Cilacap, Gatra.com – Hujan lebat yang mengguyur kawasan Cilacap barat, memicu munculnya retakan tanah sepanjang 100 meter di Desa Kutaagung, Kecamatan Dayeuhluhur, Kabupaten Cilacap, Jawa Tengah. Retakan itu mengancam sawah dan permukiman penduduk.
Staf Unit Pelaksana Teknis (UPT) Badan Penanggulangan Bencana Daerah (BPBD) Majenang, Muhadi mengatakan di bagian bawah area retakan terdapat lahan pertanian, seperti swah produktif seluas kurang lebih 10 hektare. Adapun di bagian samping dan atas, ada permukiman penduduk dengan jumlah delapan keluarga yang terdiri dari 20 jiwa. “Jarak dari mahkota longsoran sekitar 50 meter,” kata Muhadi, Kamis (8/10).
Selain retakan, di bagian mahkota bumi terbelah, tanah turun antara 20-100 sentimeter. Hal itu menunjukkan ada pergeseran tanah dalam skala luas.
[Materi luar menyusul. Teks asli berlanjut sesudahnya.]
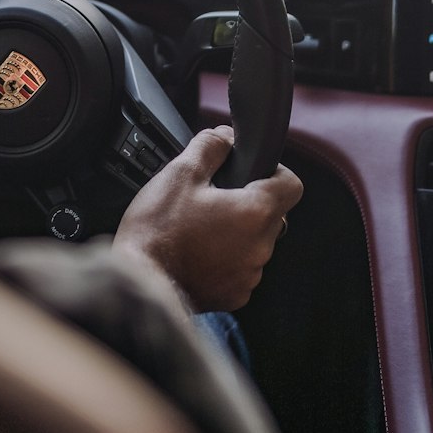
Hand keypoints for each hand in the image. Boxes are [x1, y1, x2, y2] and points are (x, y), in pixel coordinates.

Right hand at [113, 125, 302, 312]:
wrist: (140, 282)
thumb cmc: (158, 230)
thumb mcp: (180, 173)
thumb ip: (210, 147)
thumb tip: (225, 136)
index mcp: (255, 212)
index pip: (292, 185)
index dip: (275, 171)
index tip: (253, 172)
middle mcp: (260, 247)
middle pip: (271, 214)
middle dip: (248, 202)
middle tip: (213, 198)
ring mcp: (249, 275)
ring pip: (255, 242)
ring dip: (236, 232)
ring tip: (199, 226)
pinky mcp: (235, 295)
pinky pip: (240, 269)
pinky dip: (225, 259)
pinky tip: (196, 251)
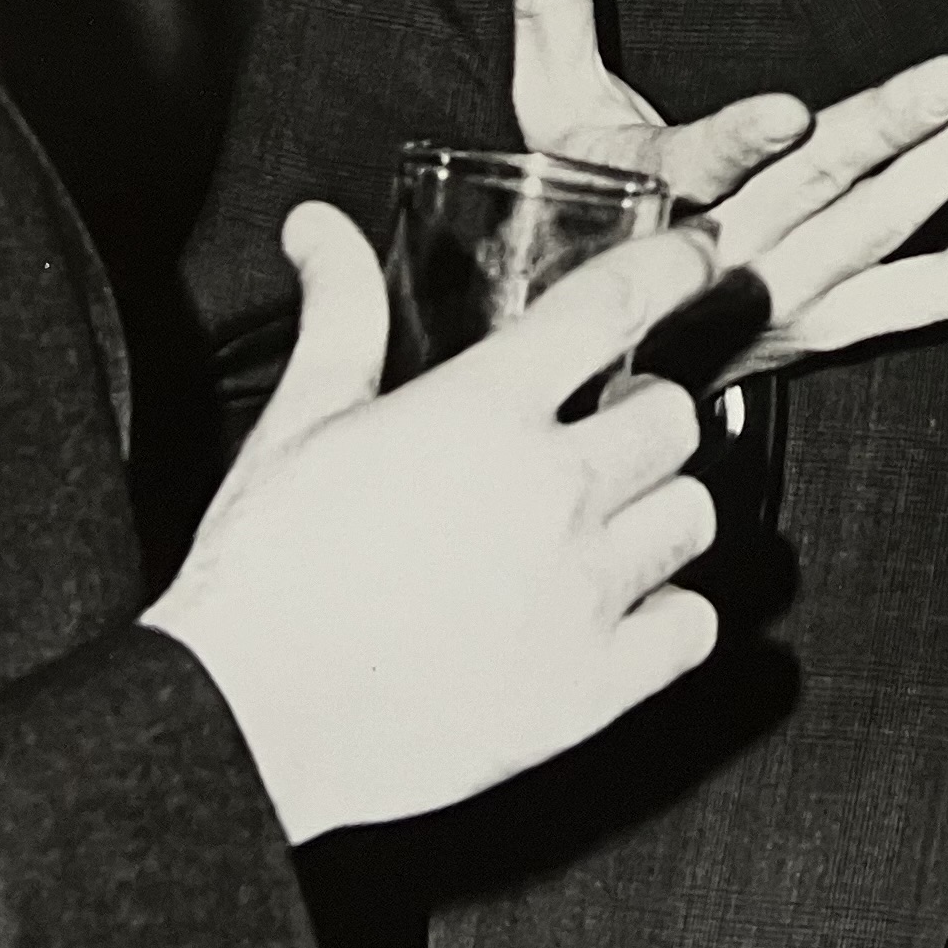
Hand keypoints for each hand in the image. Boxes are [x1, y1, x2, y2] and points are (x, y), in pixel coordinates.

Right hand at [147, 204, 726, 841]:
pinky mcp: (593, 685)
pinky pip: (694, 627)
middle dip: (643, 416)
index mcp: (484, 412)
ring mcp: (581, 591)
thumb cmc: (267, 571)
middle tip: (604, 433)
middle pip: (673, 417)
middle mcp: (552, 491)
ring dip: (660, 511)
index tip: (701, 255)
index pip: (614, 304)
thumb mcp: (301, 418)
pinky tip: (622, 610)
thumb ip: (338, 310)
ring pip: (695, 516)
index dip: (675, 264)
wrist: (246, 720)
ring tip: (608, 524)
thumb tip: (321, 227)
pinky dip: (670, 615)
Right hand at [499, 0, 947, 380]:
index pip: (696, 172)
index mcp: (654, 200)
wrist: (612, 347)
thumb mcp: (547, 106)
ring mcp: (793, 301)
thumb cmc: (580, 211)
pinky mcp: (841, 326)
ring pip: (893, 241)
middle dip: (901, 131)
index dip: (741, 144)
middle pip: (825, 196)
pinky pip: (937, 296)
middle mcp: (730, 258)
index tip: (789, 114)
Dia juga mengungkapkan, retakan dan gerakan tanah berpotensi bertambah menyusul hujan intensitas tinggi yang masih terjadi di kawasan Cilacap barat. Terlebih, kemiringan tanah cukup curam mencapai 45 derajat. “Luas area retakan kurang lebih tiga hektare. Panjang retakan 100 meter, ke bawahnya sekitar 300 meter lebih,” ujarnya.
Dalam peristiwa itu, retakan tanah juga merusak saluran irigasi dari Daerah Irigasi (DI) Citengah. Risiko lainnya, jika sampai terjadi longsor, material akan menutup aliran sungai Cilumus dan bisa memicu banjir bandang.
Muhadi menjelaskan, gerakan tanah bukan kali pertama terjadi. Sebelumnya, pada tahun 1984, di tempat yang sama, longsor pernah terjadi. Dalam peristiwa itu, longsor membawa dua ekor sapi dan tak pernah ditemukan. “Kemungkinan tertimbun longsoran,” ujarnya.
Dia juga mengemukakan, BPBD telah merekomendasikan agar kawasan di bawah mahkota longsoran diubah dari sawah menjadi perkebunan tanaman keras. Hal itu dilakukan untuk menjaga agar gerakan tanah bisa dihentikan. “Warga sudah setuju. Jadi nanti area longsoran itu diubah jadi tanaman keras produktif,” jelasnya.